**Your task**
The response must restate all of the data word for word.

*** Recorded data Section Begins ***

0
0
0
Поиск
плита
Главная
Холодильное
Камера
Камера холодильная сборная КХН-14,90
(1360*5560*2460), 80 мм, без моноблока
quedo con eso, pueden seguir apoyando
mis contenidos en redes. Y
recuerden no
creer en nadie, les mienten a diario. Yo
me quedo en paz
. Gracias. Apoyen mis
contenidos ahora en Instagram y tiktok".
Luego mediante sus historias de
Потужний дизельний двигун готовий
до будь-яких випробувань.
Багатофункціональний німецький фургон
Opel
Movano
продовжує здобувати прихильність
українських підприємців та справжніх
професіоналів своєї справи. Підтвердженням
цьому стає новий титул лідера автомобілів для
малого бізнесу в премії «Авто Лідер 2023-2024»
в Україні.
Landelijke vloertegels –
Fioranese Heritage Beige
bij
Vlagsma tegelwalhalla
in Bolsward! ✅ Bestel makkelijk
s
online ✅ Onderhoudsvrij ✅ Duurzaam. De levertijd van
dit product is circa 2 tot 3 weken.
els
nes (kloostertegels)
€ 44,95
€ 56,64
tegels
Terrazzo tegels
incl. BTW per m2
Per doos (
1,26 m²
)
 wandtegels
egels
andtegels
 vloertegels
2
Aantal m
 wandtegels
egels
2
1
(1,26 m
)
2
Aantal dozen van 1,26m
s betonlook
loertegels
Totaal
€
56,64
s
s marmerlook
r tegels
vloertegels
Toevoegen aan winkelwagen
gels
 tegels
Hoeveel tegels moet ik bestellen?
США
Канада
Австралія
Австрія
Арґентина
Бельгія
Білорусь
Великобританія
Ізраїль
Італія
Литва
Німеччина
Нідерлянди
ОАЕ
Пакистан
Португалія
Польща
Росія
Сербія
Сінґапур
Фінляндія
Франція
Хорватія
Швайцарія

*** Recorded data Section Ends ***

**Answer**
0
0
0
Поиск
плита
Главная
Холодильное
Камера
Камера холодильная сборная КХН-14,90
(1360*5560*2460), 80 мм, без моноблока
quedo con eso, pueden seguir apoyando
mis contenidos en redes. Y
recuerden no
creer en nadie, les mienten a diario. Yo
me quedo en paz
. Gracias. Apoyen mis
contenidos ahora en Instagram y tiktok".
Luego mediante sus historias de
Потужний дизельний двигун готовий
до будь-яких випробувань.
Багатофункціональний німецький фургон
Opel
Movano
продовжує здобувати прихильність
українських підприємців та справжніх
професіоналів своєї справи. Підтвердженням
цьому стає новий титул лідера автомобілів для
малого бізнесу в премії «Авто Лідер 2023-2024»
в Україні.
Landelijke vloertegels –
Fioranese Heritage Beige
bij
Vlagsma tegelwalhalla
in Bolsward! ✅ Bestel makkelijk
s
online ✅ Onderhoudsvrij ✅ Duurzaam. De levertijd van
dit product is circa 2 tot 3 weken.
els
nes (kloostertegels)
€ 44,95
€ 56,64
tegels
Terrazzo tegels
incl. BTW per m2
Per doos (
1,26 m²
)
 wandtegels
egels
andtegels
 vloertegels
2
Aantal m
 wandtegels
egels
2
1
(1,26 m
)
2
Aantal dozen van 1,26m
s betonlook
loertegels
Totaal
€
56,64
s
s marmerlook
r tegels
vloertegels
Toevoegen aan winkelwagen
gels
 tegels
Hoeveel tegels moet ik bestellen?
США
Канада
Австралія
Австрія
Арґентина
Бельгія
Білорусь
Великобританія
Ізраїль
Італія
Литва
Німеччина
Нідерлянди
ОАЕ
Пакистан
Португалія
Польща
Росія
Сербія
Сінґапур
Фінляндія
Франція
Хорватія
Швайцарія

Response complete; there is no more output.